The disclosure of Japanese Patent Application No. 2002-53068 filed on Feb. 28, 2002 including the specification, drawings and abstract is incorporated herein by reference in its entirety.
1. Field of Invention
This invention relates to an operation control of an internal combustion engine for a vehicle, and particularly to an operation control method when stopping the operation of the internal combustion engine for the vehicle.
2. Description of Related Art
Fuel supply is stopped when stopping the operation of an internal combustion engine. In this case, in many of the current internal combustion engines, particularly in those for vehicles, the fuel supply is finally controlled by a fuel injection valve. Therefore, fuel supply may be stopped such that, after the engine stop is determined, the fuel injection valve is not opened at the next fuel injection timing which is synchronized with an operation cycle of the internal combustion engine. However, some of the fuel is adhered to a wall of a combustion chamber of the internal combustion engine even after the exhaust stroke. Particularly in a port injection type internal combustion engine in which the fuel injection valve injects fuel into an intake port, a large amount of fuel is constantly adhered to a wall surface of the intake port during operation of the engine. Accordingly, even if opening of the fuel injection valve is stopped so as to stop the engine, while the engine keeps rotating under its own inertia for a while, fuel removed from the wall surface is added to the intake air that is taken into a combustion chamber in accordance with such engine rotation.
Stopping of an internal combustion engine, particularly that of an internal combustion engine for a vehicle, has been executed by turning off an ignition switch to shut off all power supplies simultaneously including a fuel injection valve, a fuel pump for supplying the fuel to the fuel injection valve, and in the case of a gasoline engine, an ignition system for igniting an air-fuel mixture. However, in recent vehicles (such as hybrid vehicles and economy-running vehicles) equipped with a vehicle operation control system based on a microcomputer, it is possible to execute any automatic power processing by the vehicle operation control system even after the ignition switch is tuned off. In the hybrid vehicles and economy-running vehicles, the operation of the internal combustion engine is stopped, not only when the ignition switch is turned off, but also as necessary by a control of the vehicle operation control system. Therefore, the following art is suggested in Japanese Patent Laid-Open Publication No. 2000-337238. In a multi-cylinder internal combustion engine, even after the fuel injection to each cylinder is stopped based on an operation stop command, the ignition system is operated and stopping of the ignition system is retarded until all ignition signals, each of which corresponds to an air-fuel mixture of each cylinder formed by the fuel injected immediately before the stop of the fuel injection, are output. Thereafter, the ignition signals are stopped.

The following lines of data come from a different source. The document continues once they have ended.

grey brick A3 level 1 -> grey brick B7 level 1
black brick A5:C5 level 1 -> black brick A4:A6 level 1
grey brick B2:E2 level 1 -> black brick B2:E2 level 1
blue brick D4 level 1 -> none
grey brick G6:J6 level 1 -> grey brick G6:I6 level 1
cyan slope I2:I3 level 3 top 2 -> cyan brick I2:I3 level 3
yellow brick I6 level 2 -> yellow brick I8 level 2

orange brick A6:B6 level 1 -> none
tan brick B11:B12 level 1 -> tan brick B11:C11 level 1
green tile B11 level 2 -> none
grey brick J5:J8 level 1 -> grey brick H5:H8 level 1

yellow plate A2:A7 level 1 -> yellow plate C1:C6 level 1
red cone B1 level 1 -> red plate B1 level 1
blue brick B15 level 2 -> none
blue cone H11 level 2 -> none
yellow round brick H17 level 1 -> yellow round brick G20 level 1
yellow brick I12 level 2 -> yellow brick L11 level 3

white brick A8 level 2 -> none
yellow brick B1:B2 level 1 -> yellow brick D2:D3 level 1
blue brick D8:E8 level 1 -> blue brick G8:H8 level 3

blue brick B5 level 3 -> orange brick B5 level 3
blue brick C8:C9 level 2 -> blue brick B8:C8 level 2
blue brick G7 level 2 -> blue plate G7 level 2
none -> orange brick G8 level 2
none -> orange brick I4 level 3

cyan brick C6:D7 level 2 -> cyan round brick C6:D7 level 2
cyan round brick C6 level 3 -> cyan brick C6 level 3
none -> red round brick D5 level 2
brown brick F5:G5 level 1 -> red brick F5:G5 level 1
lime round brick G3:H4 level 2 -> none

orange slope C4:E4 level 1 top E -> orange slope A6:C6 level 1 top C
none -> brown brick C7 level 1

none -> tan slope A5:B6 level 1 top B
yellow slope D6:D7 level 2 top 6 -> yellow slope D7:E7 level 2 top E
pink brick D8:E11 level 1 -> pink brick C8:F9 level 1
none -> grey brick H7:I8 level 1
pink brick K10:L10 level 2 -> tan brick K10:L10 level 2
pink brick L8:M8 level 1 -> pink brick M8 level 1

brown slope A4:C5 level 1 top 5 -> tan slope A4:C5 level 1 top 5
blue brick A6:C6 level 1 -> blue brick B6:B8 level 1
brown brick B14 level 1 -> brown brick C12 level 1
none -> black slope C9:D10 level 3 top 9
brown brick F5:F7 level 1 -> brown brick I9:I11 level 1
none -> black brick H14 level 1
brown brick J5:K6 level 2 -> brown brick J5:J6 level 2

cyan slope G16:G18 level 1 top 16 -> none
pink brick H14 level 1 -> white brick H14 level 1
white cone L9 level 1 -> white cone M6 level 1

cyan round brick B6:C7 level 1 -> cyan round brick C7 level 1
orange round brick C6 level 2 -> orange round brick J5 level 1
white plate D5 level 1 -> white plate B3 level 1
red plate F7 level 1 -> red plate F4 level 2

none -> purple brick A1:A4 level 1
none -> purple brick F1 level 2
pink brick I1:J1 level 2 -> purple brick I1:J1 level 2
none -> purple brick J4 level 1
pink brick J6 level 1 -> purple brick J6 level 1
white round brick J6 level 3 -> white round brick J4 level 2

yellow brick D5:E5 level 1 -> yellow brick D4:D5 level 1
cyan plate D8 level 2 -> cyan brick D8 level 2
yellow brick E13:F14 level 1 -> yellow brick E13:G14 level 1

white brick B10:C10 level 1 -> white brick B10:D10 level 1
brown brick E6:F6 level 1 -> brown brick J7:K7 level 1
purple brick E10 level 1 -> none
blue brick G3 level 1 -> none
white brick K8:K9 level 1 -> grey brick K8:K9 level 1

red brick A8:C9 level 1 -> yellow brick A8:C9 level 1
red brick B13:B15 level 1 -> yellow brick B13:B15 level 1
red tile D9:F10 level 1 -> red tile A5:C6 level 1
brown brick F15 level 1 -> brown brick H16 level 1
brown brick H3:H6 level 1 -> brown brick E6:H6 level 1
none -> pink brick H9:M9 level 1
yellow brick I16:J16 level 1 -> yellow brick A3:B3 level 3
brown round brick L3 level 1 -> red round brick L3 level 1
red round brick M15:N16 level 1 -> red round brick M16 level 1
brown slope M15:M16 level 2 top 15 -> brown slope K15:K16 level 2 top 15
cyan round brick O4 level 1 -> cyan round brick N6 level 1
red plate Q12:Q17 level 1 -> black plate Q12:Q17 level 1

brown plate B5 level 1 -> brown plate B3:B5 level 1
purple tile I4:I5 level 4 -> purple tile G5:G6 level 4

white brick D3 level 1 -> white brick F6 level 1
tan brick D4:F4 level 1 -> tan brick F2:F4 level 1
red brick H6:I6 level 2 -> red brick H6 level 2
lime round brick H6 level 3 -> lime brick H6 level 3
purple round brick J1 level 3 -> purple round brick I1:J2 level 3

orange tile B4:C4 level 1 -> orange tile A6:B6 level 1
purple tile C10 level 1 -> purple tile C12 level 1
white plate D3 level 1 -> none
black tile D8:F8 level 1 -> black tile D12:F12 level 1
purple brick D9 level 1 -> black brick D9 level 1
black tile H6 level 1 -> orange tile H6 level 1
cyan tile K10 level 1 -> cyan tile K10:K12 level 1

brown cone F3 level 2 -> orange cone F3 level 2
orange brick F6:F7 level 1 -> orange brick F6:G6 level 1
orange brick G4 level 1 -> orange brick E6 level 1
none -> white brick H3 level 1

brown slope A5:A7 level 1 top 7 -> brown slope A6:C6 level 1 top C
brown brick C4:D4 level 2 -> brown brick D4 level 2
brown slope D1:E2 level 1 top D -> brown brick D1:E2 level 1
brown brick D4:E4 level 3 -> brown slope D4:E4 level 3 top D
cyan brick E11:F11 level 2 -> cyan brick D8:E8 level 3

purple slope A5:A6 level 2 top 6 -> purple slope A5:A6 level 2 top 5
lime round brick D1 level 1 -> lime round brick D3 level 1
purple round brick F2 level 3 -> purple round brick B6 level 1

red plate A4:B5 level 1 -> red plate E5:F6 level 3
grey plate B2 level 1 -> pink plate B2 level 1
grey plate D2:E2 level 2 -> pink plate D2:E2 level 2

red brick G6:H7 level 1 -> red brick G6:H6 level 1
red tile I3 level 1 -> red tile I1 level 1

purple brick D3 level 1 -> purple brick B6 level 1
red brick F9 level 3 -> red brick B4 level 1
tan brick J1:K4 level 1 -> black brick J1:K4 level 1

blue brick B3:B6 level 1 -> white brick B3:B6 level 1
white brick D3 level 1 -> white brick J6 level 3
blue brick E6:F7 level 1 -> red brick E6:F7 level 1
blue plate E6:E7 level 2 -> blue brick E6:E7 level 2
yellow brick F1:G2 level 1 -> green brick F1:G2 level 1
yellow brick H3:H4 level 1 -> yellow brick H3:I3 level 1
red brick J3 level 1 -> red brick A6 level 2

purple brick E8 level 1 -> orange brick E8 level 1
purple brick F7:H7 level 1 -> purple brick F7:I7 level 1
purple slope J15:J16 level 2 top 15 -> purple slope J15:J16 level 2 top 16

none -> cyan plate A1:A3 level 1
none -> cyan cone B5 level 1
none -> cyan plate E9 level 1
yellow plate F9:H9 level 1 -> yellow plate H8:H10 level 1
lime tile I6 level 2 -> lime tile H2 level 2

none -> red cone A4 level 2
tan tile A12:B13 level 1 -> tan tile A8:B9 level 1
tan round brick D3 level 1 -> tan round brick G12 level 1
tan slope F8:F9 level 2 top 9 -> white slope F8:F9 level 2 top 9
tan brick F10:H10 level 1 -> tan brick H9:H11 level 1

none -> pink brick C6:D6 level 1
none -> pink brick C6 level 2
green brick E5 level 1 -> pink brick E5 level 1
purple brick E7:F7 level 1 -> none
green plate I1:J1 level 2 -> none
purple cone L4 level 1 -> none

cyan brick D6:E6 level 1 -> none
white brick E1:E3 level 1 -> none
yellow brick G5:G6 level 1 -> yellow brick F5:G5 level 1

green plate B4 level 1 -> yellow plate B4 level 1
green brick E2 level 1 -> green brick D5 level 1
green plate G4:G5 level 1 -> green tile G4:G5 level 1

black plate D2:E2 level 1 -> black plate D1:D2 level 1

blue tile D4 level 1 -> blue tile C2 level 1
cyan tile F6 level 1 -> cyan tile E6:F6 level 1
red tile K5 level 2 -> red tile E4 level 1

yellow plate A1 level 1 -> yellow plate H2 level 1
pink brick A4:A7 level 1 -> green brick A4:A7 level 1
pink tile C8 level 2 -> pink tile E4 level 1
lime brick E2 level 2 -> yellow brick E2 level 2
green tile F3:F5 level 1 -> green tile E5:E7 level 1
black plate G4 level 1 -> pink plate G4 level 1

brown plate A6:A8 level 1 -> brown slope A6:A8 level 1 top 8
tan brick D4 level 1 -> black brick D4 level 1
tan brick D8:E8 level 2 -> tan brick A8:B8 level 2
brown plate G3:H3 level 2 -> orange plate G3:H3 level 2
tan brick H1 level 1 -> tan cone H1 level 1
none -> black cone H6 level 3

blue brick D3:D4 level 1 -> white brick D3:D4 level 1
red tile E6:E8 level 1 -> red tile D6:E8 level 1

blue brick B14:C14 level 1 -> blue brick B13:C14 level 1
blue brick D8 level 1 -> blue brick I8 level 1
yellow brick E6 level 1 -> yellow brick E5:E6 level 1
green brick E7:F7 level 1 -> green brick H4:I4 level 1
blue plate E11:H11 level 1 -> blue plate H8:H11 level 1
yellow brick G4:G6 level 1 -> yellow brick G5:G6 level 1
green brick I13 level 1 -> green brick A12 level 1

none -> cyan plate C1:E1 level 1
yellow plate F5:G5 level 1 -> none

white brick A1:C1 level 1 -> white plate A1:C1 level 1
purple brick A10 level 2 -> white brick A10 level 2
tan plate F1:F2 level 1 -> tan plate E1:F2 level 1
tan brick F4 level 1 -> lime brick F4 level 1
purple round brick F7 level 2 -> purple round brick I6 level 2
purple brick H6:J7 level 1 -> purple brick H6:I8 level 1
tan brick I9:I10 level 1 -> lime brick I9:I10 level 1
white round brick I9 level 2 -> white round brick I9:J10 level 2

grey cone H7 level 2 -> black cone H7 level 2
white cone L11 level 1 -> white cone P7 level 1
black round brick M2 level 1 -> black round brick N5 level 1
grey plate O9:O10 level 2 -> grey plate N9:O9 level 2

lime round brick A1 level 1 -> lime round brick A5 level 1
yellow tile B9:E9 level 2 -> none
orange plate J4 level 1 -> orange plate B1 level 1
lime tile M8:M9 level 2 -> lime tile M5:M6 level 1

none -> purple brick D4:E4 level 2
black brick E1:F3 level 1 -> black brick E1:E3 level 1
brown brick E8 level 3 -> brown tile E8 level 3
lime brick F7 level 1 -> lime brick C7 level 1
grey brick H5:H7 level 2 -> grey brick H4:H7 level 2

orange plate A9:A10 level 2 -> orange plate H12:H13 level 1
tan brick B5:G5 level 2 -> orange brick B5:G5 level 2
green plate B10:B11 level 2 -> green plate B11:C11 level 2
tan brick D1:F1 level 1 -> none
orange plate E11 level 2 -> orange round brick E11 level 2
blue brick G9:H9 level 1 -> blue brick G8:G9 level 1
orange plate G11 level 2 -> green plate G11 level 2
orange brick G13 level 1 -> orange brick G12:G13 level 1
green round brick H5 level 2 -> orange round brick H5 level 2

As is described in the aforementioned publication, by retarding the stopping of the operation of the ignition system relative to the stopping of the fuel supply when stopping the engine, the air-fuel mixture formed by the fuel injected immediately before the stop of the fuel injection and the fuel adhered to the wall surface can certainly be burned. In this case, however, combustion of the air-fuel mixture carried out due to the extended operation of the ignition system becomes lean combustion with a lean mixture, and thus a large amount of NOx may be generated. Since most of the current internal combustion engines for vehicles have a catalyst for purifying NOx in their respective exhaust system, it may suffice if NOx generated by the aforementioned lean combustion is processed by an exhaust purifying catalyst. Nevertheless, when exhaust gas caused by lean combustion is brought into the catalyst, an NOx purification rate of the catalyst is reduced, and NOx may be discharged without being purified. This issue is particularly critical to those vehicles such as hybrid vehicles and economy-running vehicles whose engine is stopped frequently.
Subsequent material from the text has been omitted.